The whole issue of government agencies harassing patients to make them comply with public health initiatives has particular resonance with me at the moment. I recently refused to fill in an unnecessary and intrusive questionnaire when I was attending a health service recently. It had nothing to do with legitimate public health concerns such as infectious disease, it was a plain and simple invasion of my privacy and I thought it was a case of medicos aggressively and intrusively looking for new people to categorise and control as patients. I was told some very questionable and I think deliberately deceptive information to try to trick me into complying, but I refused. I was asked 2 more times by two other people. That is harassment by anyone's definition. After many years of incompetence, neglect, carelesness and bullying from the health professions I have very little capacity for trust left with regard to these people, and now this incident has caused any remaining trust and goodwill of mine evaporate into the atmosphere.
Good for you!!! Lili
I dream of getting out of the system so i cannot be tracked by anything. In this age of technology we all leave a trail.
The more trails we leave it seems logical our future movements will be predicted and controlled by others.
Not just Healthcare, although this would be the major one, because everyone needs it at some time.
I'm getting just a little paranoid. But with good reason.

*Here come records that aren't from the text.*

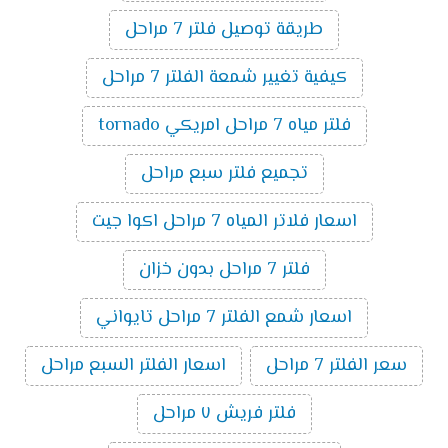
طريقة توصيل فلتر 7 مراحل
كيفية تغيير شمعة الفلتر 7 مراحل
فلتر مياه 7 مراحل امريكي tornado
تجميع فلتر سبع مراحل
اسعار فلاتر المياه 7 مراحل اكوا جيت
فلتر 7 مراحل بدون خزان
اسعار شمع الفلتر 7 مراحل تايواني
سعر الفلتر 7 مراحل
اسعار الفلتر السبع مراحل
فلتر فريش ٧ مراحل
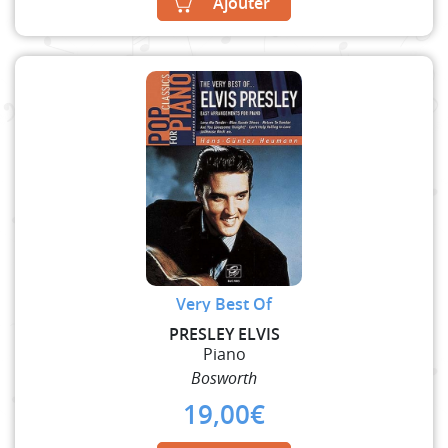
Ajouter
Very Best Of
PRESLEY ELVIS
Piano
Bosworth
19,00
€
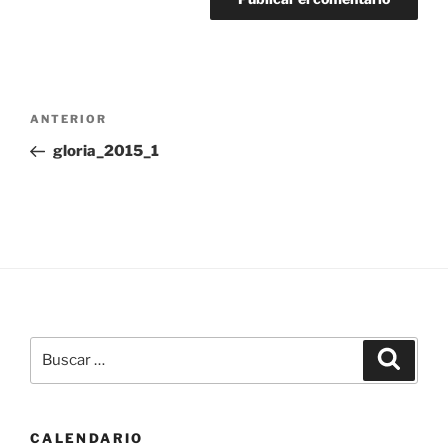
Navegación
Entrada
ANTERIOR
de
anterior:
gloria_2015_1
entradas
Buscar
Buscar
por:
CALENDARIO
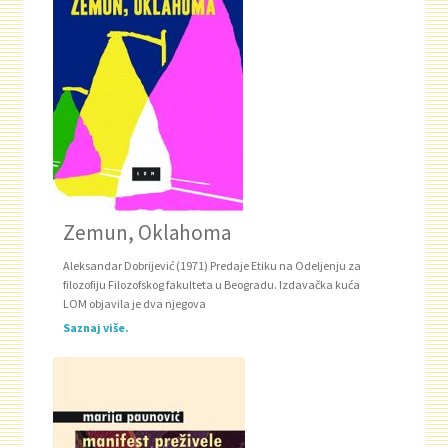
Zemun, Oklahoma
Aleksandar Dobrijević (1971) Predaje Etiku na Odeljenju za
filozofiju Filozofskog fakulteta u Beogradu. Izdavačka kuća
LOM objavila je dva njegova
Saznaj više.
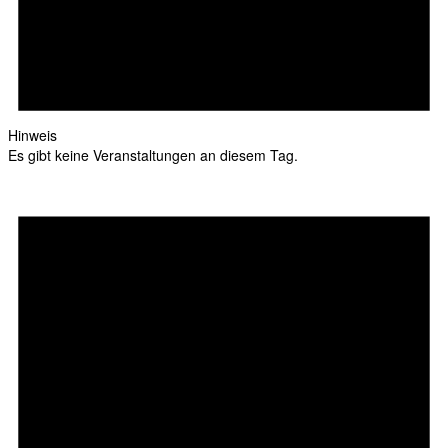
Hinweis
Es gibt keine Veranstaltungen an diesem Tag.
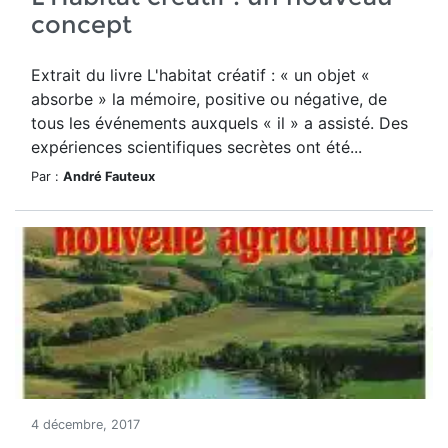
concept
Extrait du livre L'habitat créatif : « un objet «
absorbe » la mémoire, positive ou négative, de
tous les événements auxquels « il » a assisté. Des
expériences scientifiques secrètes ont été...
Par :
André Fauteux
4 décembre, 2017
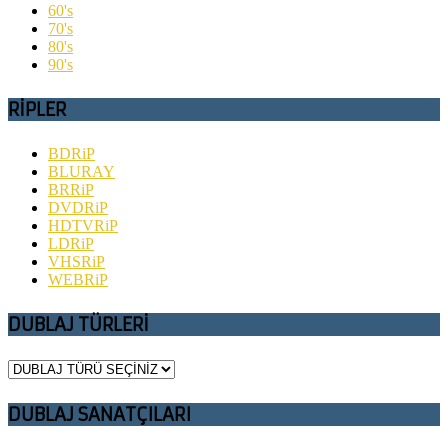
60's
70's
80's
90's
RİPLER
BDRiP
BLURAY
BRRiP
DVDRiP
HDTVRiP
LDRiP
VHSRiP
WEBRiP
DUBLAJ TÜRLERİ
DUBLAJ SANATÇILARI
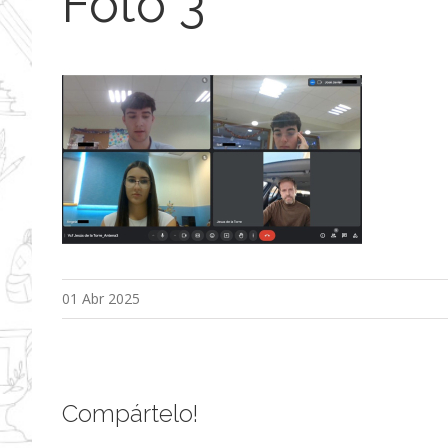
Foto 3
01 Abr 2025
Compártelo!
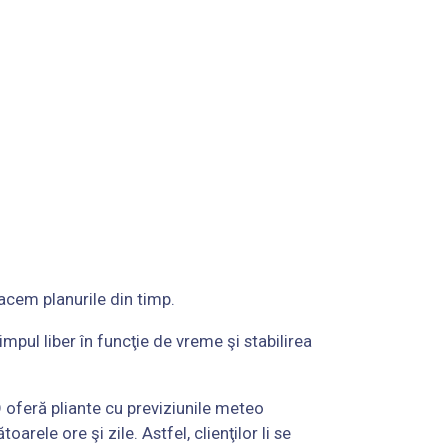
acem planurile din timp.
pul liber în funcţie de vreme şi stabilirea
 oferă pliante cu previziunile meteo
arele ore şi zile. Astfel, clienţilor li se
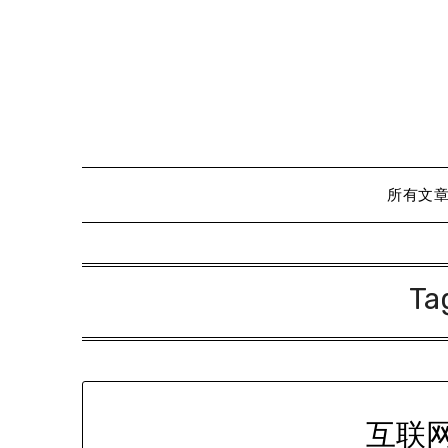
Skip
to
content
所有文
Ta
互联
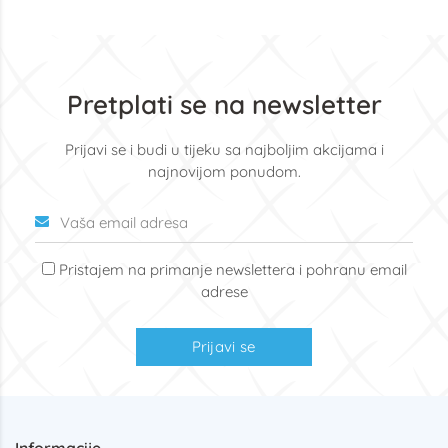
Pretplati se na newsletter
Prijavi se i budi u tijeku sa najboljim akcijama i
najnovijom ponudom.
Pristajem na primanje newslettera i pohranu email
adrese
Prijavi se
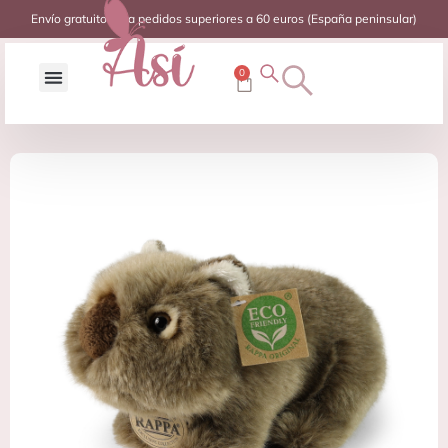
Envío gratuito para pedidos superiores a 60 euros (España peninsular)
0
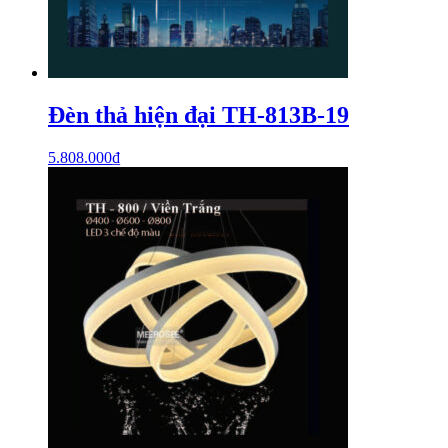
Đèn thả hiện đại TH-813B-19
5.808.000
₫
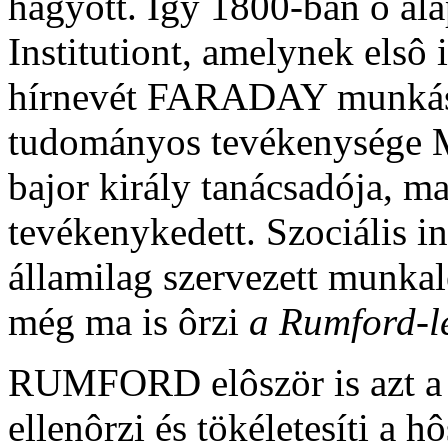
hagyott. Így 1800-ban ô ala
Institutiont, amelynek elsô 
hírnevét FARADAY munkáss
tudományos tevékenysége M
bajor király tanácsadója, ma
tevékenykedett. Szociális i
államilag szervezett munkale
még ma is ôrzi
a Rumford-l
RUMFORD elôször is azt a f
ellenôrzi és tökéletesíti a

Don't you dream of absolute self suffiency? It would have a price, but look at what might happen in the future?
Becca
I have a suspicion that a desire to lead a self-sufficient lifestyle might be quite a common thing amongst aspies. I know that my husband and I find the idea very attractive but unfortunately unaffordable. Often when my husband opens a bill for power or water, or whenever the power goes out, or whenever our neighbourhood appears to be an especially dysfunctional and crime-ridden place, my husband expresses his wish to go bush and be self-sufficient. He even says he wishes there was some planet that we could migrate to to get away from all of the @#$%heads on Earth. If that isn't an autistic desire, I don't know what is!

Cindy Wrote:
I don't want to trade - I like my husband, too.  :wink: LOL


Thats good. this isnt that kind of forum !!
:roll:

:lol: I'm sure if we ever went on that TV show in which wives are swapped around, it would only end in tears (and tantrums)! :lol:
that is an extraordinary picture in my head  :shock:  i am trying to think of a similarly extraordinary foodstuff.
I do like very fatty fish. i like all of the fish. even the cartilage and eyes. i like marrow in chicken bones. i  like food i can interact with. probably i could eat things that noone else would but which are very logical to eat if we should eat healthy. i like crunchy things.
Insects are much appreciated in many parts of the world but in the western world we do not eat them.
Strangely enough we also have high rates of diabetes and cardiovascular disease.
hmmmm....
There. a solution to the worlds health problems.  :grin: Interesting food that you have to work hard at digesting.
becca
Diabetes type 2 is also the end result of ignorance and it can be managed without medication. Type 1 needs medication. So tracking diabetes patients would mean tracking people who have an illness that have many variables involved and the attempt to put all those people in a predictable box to manage them would not work to lessen the disease. Maybe the diabetes would disappear but it would manifest as another problem becasue the causes are not addressed.
becca
I thought diabetes was genetic and ran in families, thats why  doctors always ask you if you have family members with diabetes.

It has increased, but that could certainly be down too a more sugary and rich diet, starting in childood.